Interestingly, while virtually all of the normative PBQ-SF scales showed significant positive correlations with neuroticism, none of the ipsatized scales did. This lends credence to the proposition that the overall elevation of a PBQ-SF profile is associated with a general distress factor, whereas variability of individual scales within a PBQ-SF profile is associated with disorder-specific factors.

General discussion

We set out to create an abbreviated version of the PBQ that would be practical for clinical and research purposes. In Study 1 we identified items that best represented each PBQ scale empirically and created experimental short form scales. Five of these scales generally discriminated patients with the corresponding personality disorders from each other and from patients with no personality disorder. The weakest set of findings was for the experimental obsessive-compulsive scale, which yielded mixed results. In Study 2, the PBQ-SF was tested in an independent sample and found to have good internal consistency and test–retest reliability. An investigation of the measures’ construct validity suggested that it captures disorder-specific symptoms as well as general psychological distress. The general distress factor appears to be responsible for overall PBQ-SF profile elevation, whereas disorder-specific symptoms are reflected in the spread of scale scores around the profile mean.

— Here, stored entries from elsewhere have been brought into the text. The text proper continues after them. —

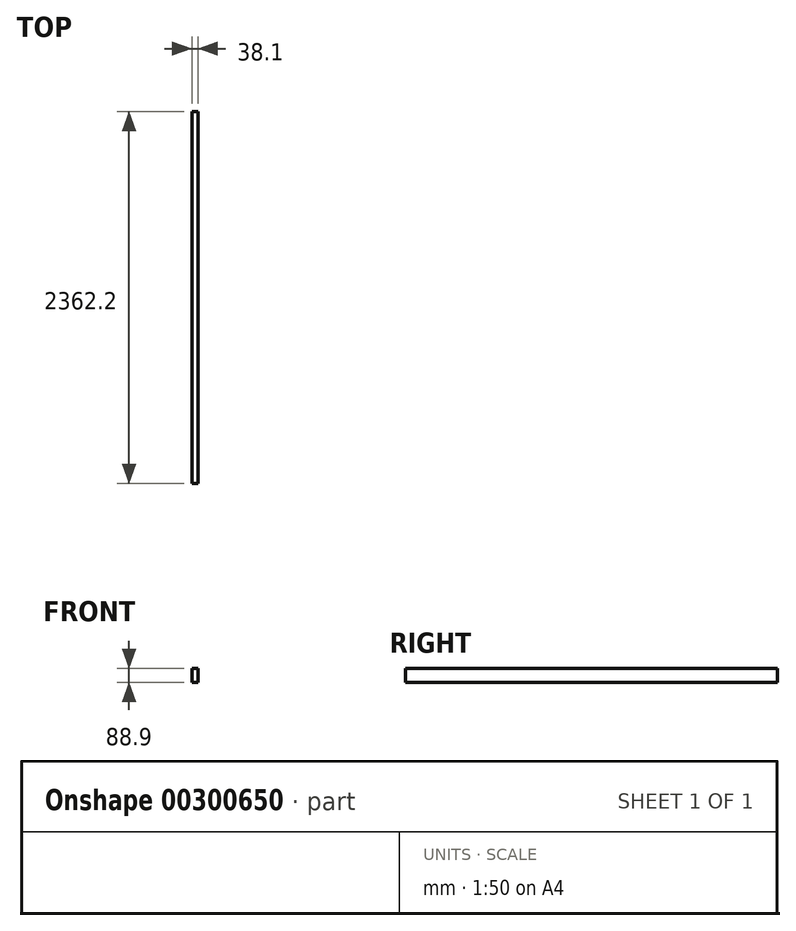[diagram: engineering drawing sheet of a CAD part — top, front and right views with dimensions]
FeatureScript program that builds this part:
annotation { "Feature Type Name" : "Feature", "Feature Type Description" : "" }
export const myFeature = defineFeature(function(context is Context, id is Id, definition is map)
    precondition{}
    {
        {
            var Q0;
            Q0=qCreatedBy(makeId("Front.planeOp"),FACE);
            var sketch = newSketch(context, id + "F0", { "sketchPlane" : qUnion([Q0])});
            skLineSegment(sketch, "E0.bottom", {"start": v(0, 0) * mm, "end": v(38.1, 0) * mm});
            skLineSegment(sketch, "E0.top", {"start": v(0, 88.9) * mm, "end": v(38.1, 88.9) * mm});
            skLineSegment(sketch, "E0.left", {"start": v(0, 0) * mm, "end": v(0, 88.9) * mm});
            skLineSegment(sketch, "E0.right", {"start": v(38.1, 0) * mm, "end": v(38.1, 88.9) * mm});
            skSolve(sketch);
        }
        {
            var Q0;
            Q0 = qSketchRegion(id + "F0", true);
            extrude(context, id + "F1", {"entities" : qUnion([Q0]), "depth" : 2362.2 * mm});
        }
    });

Some limitations of this research should be kept in mind when interpreting the findings. Although the SCID-II interviewers in Study 1 received thorough training and diagnostically complex cases were systematically reviewed, we did not obtain inter-rater reliability estimates for the Axis II diagnoses. Thus, the reliability of the independent variable in the criterion validity analyses is uncertain. This is not a major threat to the criterion validity analyses, however, since low reliability would only limit our ability to find true effects. A limitation of Study 2 was the relatively low sample sizes for the correlational analyses involving neuroticism, social support, dysfunctional attitudes, and self-esteem. Although the subsamples were large enough to detect moderate effects at a power of .80 (Cohen, 1988), these analyses would not detect small but true effects. Thus, neuroticism, social support, dysfunctional attitudes, and self-esteem may account for more of the variance in PBQ-SF profiles than we were able to ascertain in this study. It is also worth noting that the subsamples included proportionally less personality disordered patients compared with the whole sample (12.5% vs. 31%, respectively). It is unclear how this difference might have influenced our findings.

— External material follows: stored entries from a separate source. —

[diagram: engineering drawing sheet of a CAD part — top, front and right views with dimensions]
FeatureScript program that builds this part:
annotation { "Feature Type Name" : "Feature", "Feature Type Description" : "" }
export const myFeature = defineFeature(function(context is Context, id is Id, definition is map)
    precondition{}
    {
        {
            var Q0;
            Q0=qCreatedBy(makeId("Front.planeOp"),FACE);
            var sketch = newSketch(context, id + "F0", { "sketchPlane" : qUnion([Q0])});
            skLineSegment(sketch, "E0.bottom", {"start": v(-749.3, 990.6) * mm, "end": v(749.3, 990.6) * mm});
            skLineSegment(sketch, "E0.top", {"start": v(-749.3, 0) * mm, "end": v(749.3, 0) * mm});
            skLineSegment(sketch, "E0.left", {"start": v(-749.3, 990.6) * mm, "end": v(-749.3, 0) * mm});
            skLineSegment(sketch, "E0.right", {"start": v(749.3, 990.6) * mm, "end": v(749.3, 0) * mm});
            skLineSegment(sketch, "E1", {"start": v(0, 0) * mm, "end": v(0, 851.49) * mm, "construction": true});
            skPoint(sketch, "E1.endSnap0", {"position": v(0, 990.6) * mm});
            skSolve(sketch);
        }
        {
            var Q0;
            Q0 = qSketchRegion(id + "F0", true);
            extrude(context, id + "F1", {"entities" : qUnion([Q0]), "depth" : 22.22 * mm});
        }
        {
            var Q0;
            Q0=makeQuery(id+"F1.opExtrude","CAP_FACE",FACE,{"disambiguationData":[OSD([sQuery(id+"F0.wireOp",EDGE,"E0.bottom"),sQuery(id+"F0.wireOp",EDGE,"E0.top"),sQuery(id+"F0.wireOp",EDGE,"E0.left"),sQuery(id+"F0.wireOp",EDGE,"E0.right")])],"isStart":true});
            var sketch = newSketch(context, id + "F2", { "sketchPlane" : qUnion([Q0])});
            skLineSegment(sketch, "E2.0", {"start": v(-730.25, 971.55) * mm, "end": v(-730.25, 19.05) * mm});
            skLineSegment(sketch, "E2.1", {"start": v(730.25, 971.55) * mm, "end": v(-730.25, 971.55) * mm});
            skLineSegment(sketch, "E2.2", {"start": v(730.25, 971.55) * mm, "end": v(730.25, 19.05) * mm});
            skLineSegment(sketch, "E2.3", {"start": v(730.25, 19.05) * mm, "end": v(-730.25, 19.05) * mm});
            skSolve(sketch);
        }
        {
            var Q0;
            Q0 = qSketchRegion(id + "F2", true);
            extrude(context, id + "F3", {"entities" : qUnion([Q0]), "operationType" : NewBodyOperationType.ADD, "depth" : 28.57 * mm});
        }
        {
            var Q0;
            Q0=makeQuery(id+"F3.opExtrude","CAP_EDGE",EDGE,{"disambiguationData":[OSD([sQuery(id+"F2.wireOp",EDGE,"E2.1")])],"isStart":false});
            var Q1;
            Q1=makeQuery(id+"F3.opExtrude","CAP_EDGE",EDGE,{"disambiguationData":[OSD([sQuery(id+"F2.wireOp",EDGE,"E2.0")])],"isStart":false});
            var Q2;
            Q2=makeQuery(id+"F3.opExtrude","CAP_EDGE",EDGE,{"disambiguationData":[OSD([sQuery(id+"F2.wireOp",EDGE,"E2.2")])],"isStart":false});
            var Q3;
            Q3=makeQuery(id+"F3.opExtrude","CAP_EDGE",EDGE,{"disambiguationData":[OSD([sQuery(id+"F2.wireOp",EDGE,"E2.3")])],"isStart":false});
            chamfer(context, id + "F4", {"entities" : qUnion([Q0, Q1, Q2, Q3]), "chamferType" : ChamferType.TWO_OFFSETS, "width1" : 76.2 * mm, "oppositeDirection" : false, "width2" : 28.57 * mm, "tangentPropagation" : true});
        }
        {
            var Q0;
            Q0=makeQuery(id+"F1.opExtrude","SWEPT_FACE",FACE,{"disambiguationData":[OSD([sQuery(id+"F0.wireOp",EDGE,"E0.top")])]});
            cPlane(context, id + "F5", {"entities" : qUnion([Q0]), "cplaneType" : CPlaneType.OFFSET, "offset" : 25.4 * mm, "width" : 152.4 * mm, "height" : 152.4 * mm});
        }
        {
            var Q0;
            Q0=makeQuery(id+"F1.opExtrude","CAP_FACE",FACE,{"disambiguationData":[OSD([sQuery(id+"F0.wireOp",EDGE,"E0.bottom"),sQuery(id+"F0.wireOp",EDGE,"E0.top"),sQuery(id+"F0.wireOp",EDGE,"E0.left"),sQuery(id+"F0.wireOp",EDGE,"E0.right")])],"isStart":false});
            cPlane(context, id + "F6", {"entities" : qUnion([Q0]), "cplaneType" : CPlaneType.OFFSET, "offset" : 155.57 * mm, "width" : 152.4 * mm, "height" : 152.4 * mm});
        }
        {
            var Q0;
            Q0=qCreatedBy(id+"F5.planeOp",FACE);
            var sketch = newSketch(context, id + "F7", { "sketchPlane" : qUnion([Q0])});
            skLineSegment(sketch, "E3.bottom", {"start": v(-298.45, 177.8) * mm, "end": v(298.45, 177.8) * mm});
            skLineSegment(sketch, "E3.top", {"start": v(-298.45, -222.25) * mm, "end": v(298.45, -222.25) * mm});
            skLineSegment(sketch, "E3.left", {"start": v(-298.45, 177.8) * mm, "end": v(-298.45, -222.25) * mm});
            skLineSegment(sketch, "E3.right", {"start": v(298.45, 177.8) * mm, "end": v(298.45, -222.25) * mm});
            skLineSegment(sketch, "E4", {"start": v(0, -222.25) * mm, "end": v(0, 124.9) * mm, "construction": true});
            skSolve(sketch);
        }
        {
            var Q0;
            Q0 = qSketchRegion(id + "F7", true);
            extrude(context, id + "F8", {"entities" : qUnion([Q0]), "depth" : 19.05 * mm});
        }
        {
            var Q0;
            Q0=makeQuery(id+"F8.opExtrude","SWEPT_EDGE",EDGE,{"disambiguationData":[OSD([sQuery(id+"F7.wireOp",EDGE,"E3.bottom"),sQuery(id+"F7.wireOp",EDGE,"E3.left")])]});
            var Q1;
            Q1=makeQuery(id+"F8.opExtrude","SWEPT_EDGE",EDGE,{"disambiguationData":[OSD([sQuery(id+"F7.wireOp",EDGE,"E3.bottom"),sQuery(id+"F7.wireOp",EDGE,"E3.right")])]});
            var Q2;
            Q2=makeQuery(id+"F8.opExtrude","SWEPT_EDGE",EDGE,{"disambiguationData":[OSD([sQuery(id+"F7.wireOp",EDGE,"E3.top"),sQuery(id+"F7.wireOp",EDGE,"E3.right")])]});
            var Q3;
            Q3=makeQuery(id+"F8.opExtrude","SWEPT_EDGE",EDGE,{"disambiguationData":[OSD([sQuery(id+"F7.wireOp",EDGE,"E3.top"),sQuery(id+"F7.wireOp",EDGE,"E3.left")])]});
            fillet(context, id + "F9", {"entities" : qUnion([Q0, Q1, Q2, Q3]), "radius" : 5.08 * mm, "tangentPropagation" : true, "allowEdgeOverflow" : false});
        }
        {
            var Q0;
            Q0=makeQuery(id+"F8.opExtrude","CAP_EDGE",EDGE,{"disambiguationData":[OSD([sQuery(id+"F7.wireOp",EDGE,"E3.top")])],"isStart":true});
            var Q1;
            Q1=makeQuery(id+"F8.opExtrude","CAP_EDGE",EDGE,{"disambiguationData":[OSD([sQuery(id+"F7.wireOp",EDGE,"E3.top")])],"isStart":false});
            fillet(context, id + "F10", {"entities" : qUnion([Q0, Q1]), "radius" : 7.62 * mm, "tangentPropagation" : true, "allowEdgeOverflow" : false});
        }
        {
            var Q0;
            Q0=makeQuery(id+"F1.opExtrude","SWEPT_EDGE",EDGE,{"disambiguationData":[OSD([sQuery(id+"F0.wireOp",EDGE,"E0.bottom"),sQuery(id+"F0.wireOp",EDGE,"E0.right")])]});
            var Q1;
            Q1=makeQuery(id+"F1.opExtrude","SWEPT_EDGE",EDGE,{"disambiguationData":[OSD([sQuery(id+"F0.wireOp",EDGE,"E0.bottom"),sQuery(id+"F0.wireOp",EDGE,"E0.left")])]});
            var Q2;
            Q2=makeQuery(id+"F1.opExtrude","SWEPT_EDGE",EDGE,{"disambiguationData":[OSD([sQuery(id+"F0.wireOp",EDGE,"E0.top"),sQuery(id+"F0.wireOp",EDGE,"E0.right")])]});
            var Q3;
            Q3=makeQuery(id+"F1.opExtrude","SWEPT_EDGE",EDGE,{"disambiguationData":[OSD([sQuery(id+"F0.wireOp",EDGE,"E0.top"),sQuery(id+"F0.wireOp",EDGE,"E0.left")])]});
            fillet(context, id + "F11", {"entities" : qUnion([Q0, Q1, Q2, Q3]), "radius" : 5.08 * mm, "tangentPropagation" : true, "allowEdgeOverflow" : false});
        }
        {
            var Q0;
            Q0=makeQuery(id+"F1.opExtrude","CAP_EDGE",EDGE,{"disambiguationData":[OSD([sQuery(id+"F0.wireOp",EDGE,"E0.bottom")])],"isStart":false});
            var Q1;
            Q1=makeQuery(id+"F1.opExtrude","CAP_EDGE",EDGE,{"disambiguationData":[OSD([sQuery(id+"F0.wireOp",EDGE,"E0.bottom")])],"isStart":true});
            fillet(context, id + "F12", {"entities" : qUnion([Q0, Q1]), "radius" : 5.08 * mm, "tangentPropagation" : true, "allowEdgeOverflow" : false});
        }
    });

The findings from this investigation are considered preliminary. Future research is needed to investigate the factorial structure of the PBQ-SF as well as its sensitivity to treatment effects. Since experimental scales were used in Study 1 to evaluate criterion validity, it is premature to say with confidence that the corresponding PBQ-SF scales would discriminate between personality disorders in the same way. The criterion validity of the passive-aggressive, antisocial, histrionic, and schizoid PBQ-SF scales remains to be tested. Nevertheless, based on the findings from this investigation, the PBQ-SF appears to hold promise as a practical measure of personality disorder beliefs.